Thursday, 9 July 2015

Pulling out individual chromosomes from fasta file

This is probably only useful under certain instances, but I thought I would share.

Using sed, you can grab a single chromosome from a fasta file.

sed -n '/>chr1/,/>chr2/p' <fasta>

Note that you can use this to grab multiple consecutive chromosomes too.

sed -n '/>chr1/,/>chr4/p' <fasta>

Get the nth base from a certain chromosome in a fasta file

I was trying to write my own tool to do this, but I doubt I could make it run as fast or faster than an existing tool.

Turns out samtools does the trick.

http://seqanswers.com/forums/showthread.php?t=17315

samtools faidx <fasta.fa> <seq>:<pos>-<pos>

For example, to get the 6078th base in chr 3:
samtools faidx <fasta.fa> chr3:6078-6078

Wednesday, 8 July 2015

Grab random lines from a file with Unix

It is very easy to grab a random set of lines from a file using BASH.  There is a built in command called shuf that you can use.

For example,
To extract 1 random line from a file:
shuf -n 1 <file>

To extract 5 random lines from a file:
shuf -n 5 <file>

Tuesday, 7 July 2015

Pulling sections out of FastQC output file

This is fairly straightforward.  The output file generated by FastQC puts dividers in the data already.  They look like the following:
>>Basic Statistics
>>END_MODULE

This is useful for if we want to separate the data.  You can do so with the following script.
https://github.com/agduncan94/BioinformaticTools/blob/master/grabFastQCOutput.pl


I'm sure there are better ways, but if you just want to do it quickly then this will work.

Wednesday, 1 July 2015

Using tmux to split terminal windows

Before using tmux, it was very common that I had 5 or 6 terminal windows open (I don't like using tabs). This made it very hard to navigate between each window, especially since I only have two small screens.  Having other programs like Firefox open just added to the clutter.  With tmux I can lower the amount of windows to just 1 or 2, and that is done by splitting the windows.

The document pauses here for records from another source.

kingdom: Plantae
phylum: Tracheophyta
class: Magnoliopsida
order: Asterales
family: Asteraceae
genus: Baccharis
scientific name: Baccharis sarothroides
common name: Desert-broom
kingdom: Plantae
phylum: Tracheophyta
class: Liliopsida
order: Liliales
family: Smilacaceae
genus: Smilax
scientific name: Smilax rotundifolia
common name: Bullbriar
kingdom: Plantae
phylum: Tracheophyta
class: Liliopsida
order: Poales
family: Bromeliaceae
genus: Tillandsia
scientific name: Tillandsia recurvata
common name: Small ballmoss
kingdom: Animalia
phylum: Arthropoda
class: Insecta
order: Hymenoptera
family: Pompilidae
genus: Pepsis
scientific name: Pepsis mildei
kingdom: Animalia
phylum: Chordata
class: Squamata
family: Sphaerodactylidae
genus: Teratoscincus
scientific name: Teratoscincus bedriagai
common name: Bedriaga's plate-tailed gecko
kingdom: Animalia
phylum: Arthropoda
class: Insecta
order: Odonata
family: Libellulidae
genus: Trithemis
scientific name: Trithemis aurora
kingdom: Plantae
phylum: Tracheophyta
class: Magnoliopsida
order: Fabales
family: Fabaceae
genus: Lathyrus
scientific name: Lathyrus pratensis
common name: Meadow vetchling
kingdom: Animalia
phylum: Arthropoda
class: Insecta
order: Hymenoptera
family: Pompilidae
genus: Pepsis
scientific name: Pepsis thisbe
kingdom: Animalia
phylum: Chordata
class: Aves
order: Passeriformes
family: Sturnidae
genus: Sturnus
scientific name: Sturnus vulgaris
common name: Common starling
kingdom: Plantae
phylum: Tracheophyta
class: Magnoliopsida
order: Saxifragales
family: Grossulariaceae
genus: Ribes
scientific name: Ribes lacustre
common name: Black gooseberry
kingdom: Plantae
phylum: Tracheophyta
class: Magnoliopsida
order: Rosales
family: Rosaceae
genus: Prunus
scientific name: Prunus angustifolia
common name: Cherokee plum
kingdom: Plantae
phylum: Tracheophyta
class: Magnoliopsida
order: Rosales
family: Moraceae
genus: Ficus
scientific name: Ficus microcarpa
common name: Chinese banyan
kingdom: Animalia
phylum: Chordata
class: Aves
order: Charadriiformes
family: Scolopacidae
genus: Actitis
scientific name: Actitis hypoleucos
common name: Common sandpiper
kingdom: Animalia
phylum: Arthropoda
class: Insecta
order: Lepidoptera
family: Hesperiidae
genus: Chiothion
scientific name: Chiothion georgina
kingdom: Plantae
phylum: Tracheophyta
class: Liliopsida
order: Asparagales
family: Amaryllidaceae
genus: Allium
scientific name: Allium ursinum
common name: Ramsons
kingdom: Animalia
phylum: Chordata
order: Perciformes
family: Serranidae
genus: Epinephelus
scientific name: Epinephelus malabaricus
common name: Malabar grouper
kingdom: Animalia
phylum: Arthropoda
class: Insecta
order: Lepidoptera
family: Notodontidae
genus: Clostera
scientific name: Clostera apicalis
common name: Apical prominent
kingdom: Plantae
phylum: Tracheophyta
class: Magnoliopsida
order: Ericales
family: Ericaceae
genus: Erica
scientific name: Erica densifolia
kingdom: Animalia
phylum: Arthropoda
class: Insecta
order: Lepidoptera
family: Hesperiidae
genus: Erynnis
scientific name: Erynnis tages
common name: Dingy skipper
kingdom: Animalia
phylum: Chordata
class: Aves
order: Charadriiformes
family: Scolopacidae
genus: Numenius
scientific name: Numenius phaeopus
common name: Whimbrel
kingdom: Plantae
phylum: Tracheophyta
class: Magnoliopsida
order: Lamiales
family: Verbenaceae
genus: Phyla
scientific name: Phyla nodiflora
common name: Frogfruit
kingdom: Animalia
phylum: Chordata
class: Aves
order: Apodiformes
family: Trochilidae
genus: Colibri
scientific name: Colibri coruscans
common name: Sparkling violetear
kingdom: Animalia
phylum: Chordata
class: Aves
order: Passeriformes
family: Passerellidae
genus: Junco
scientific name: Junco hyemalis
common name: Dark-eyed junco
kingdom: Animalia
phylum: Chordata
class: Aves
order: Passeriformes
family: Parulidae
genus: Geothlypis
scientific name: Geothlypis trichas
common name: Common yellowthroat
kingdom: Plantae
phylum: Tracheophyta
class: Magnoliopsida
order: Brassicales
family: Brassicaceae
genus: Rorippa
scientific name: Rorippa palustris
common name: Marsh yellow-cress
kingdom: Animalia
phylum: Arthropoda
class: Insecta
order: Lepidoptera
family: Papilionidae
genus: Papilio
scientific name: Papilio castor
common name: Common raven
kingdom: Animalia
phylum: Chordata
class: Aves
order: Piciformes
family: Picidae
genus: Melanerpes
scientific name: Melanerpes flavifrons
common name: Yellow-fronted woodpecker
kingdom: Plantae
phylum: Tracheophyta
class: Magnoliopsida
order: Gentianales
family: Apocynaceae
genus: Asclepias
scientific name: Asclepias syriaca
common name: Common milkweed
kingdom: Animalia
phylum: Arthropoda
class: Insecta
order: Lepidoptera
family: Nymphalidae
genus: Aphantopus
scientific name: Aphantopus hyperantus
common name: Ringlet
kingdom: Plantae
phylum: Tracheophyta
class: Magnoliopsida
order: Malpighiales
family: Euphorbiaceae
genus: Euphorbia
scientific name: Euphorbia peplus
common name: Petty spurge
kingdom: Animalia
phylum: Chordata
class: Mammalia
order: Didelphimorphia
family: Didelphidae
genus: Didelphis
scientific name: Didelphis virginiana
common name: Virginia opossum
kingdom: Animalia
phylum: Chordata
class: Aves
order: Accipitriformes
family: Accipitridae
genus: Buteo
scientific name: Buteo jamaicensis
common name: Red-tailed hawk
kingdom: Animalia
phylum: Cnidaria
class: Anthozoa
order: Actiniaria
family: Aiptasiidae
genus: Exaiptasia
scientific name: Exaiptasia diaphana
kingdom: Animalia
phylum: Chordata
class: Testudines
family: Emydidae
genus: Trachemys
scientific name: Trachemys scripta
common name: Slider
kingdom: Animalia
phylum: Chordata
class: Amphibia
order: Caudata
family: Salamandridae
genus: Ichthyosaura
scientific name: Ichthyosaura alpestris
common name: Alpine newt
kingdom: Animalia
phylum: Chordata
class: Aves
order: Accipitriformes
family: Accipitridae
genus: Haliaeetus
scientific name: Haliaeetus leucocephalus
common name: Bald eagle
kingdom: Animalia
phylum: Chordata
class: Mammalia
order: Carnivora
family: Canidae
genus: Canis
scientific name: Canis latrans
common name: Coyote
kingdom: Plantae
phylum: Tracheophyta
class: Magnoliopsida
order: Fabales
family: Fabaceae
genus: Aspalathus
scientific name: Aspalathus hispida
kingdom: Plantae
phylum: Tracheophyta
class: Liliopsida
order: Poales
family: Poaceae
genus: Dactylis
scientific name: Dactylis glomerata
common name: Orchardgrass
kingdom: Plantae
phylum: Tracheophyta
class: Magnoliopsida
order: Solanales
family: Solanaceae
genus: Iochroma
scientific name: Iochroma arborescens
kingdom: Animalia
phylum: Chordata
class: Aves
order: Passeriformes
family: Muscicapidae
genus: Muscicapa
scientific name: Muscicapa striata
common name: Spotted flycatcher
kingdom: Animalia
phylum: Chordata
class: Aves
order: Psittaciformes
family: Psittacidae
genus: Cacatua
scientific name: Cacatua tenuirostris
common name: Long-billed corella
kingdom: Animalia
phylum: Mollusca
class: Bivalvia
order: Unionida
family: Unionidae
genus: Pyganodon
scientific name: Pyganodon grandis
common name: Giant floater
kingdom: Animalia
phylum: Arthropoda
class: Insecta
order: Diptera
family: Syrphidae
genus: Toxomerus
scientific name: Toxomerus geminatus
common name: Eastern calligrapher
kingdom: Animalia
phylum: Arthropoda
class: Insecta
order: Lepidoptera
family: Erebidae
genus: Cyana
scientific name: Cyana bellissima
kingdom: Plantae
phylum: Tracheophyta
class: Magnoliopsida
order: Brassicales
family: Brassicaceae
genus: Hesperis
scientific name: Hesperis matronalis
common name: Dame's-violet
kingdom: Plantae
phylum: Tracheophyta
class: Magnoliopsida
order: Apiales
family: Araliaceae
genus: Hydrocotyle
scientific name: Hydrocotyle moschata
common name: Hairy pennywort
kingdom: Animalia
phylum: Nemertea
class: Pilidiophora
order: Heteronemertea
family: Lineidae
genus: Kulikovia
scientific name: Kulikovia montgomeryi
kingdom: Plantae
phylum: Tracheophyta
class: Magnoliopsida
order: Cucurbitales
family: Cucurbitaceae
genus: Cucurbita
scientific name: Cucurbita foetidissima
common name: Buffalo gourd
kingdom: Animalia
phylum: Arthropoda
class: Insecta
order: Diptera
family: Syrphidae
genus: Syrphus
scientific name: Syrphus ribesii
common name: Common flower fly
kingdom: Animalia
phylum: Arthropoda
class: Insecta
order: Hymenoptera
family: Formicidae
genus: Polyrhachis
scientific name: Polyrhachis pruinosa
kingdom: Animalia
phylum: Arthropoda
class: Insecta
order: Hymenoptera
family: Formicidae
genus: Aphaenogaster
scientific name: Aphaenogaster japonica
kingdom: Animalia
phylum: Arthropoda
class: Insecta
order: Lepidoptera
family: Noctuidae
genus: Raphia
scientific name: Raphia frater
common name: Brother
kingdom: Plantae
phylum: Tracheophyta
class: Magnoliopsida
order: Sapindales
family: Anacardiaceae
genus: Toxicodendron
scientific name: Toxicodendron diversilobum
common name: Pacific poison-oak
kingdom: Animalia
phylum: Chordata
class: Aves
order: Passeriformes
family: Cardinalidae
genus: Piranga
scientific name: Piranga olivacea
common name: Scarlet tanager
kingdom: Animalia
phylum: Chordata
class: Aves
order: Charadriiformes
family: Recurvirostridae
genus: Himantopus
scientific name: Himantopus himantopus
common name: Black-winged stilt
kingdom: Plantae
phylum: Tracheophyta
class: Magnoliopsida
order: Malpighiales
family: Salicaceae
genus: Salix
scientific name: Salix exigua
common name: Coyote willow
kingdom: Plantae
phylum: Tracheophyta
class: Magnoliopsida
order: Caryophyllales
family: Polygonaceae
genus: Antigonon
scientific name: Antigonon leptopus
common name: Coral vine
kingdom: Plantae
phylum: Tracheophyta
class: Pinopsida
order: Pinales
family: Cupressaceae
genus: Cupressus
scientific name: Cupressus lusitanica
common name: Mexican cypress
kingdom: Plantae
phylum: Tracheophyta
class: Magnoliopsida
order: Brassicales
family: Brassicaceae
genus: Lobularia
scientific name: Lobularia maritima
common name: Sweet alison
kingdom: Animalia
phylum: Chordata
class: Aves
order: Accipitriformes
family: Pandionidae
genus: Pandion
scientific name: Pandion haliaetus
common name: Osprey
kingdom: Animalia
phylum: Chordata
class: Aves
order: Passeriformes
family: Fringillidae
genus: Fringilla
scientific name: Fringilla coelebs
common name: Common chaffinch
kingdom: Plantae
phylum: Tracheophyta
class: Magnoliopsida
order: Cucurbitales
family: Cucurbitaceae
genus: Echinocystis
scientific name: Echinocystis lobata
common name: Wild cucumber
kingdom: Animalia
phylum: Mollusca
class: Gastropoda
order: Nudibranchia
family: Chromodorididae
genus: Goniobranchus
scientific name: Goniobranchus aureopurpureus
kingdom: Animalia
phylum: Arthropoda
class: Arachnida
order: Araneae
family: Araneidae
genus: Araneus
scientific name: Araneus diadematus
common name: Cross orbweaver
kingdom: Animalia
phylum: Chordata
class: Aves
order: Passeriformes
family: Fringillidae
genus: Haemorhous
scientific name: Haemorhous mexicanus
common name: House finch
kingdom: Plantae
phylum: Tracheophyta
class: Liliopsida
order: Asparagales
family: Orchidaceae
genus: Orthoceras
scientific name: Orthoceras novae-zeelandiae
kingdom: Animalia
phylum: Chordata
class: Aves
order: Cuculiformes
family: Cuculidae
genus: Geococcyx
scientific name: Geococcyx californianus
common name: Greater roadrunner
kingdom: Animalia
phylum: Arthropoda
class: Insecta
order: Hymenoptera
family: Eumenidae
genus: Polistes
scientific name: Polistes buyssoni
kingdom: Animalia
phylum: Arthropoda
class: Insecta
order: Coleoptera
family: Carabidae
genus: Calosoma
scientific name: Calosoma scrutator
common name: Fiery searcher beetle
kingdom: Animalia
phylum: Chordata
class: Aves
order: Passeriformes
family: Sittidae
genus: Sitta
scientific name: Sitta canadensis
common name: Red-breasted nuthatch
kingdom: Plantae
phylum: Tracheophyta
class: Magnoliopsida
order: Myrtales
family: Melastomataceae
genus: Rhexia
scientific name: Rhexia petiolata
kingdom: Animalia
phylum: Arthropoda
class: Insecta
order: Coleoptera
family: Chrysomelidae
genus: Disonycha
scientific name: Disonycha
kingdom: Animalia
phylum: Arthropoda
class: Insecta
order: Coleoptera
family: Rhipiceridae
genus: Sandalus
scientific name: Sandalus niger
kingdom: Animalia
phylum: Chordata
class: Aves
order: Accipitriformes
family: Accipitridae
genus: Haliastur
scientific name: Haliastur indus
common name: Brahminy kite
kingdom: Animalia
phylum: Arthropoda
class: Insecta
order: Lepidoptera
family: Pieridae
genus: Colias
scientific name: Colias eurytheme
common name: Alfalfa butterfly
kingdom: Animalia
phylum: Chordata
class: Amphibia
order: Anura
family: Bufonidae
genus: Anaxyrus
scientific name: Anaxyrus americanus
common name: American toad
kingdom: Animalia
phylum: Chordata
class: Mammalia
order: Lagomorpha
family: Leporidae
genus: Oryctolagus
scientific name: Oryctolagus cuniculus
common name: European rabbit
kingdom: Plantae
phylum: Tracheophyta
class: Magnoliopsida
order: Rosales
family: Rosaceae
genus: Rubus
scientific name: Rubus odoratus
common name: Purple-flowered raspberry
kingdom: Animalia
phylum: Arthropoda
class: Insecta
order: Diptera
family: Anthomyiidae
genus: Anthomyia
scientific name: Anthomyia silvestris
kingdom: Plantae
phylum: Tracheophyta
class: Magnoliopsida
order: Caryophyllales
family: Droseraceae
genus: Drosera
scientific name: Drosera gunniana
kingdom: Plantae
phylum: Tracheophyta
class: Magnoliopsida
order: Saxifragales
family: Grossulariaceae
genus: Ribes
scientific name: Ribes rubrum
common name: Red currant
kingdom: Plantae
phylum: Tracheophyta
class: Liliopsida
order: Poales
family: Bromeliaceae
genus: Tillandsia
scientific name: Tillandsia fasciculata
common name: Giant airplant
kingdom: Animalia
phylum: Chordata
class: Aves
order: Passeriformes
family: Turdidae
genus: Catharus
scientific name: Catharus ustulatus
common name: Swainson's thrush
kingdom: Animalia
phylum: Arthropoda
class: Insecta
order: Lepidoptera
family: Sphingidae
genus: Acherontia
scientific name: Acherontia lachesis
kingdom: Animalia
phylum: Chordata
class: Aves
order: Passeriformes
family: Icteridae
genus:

I find having multiple panes in a window is very useful for having one dedicated to writing code, another for running code, and a third for processes.  You may find different combinations which work best for you.  Typically I have one pane no the top half and the bottom half is split into two panes side by side.

Tmux has a lot of features besides splitting windows, but this tutorial just looks at the splitting windows feature.

Useful commands
ctrl-b " - split horizontally
ctrl-b % - split vertically
ctrl-b x - close pane
ctrl-b <arrow key> - navigate between panes.

1. Split horizontally
ctrl-b "

2. Split vertically
ctrl-b %

3. Split into three
 ctrl-b "
To get a split row on the bottom, navigate to the bottom pane and do
ctrl-b %
The process is similar for if you want to split the top row.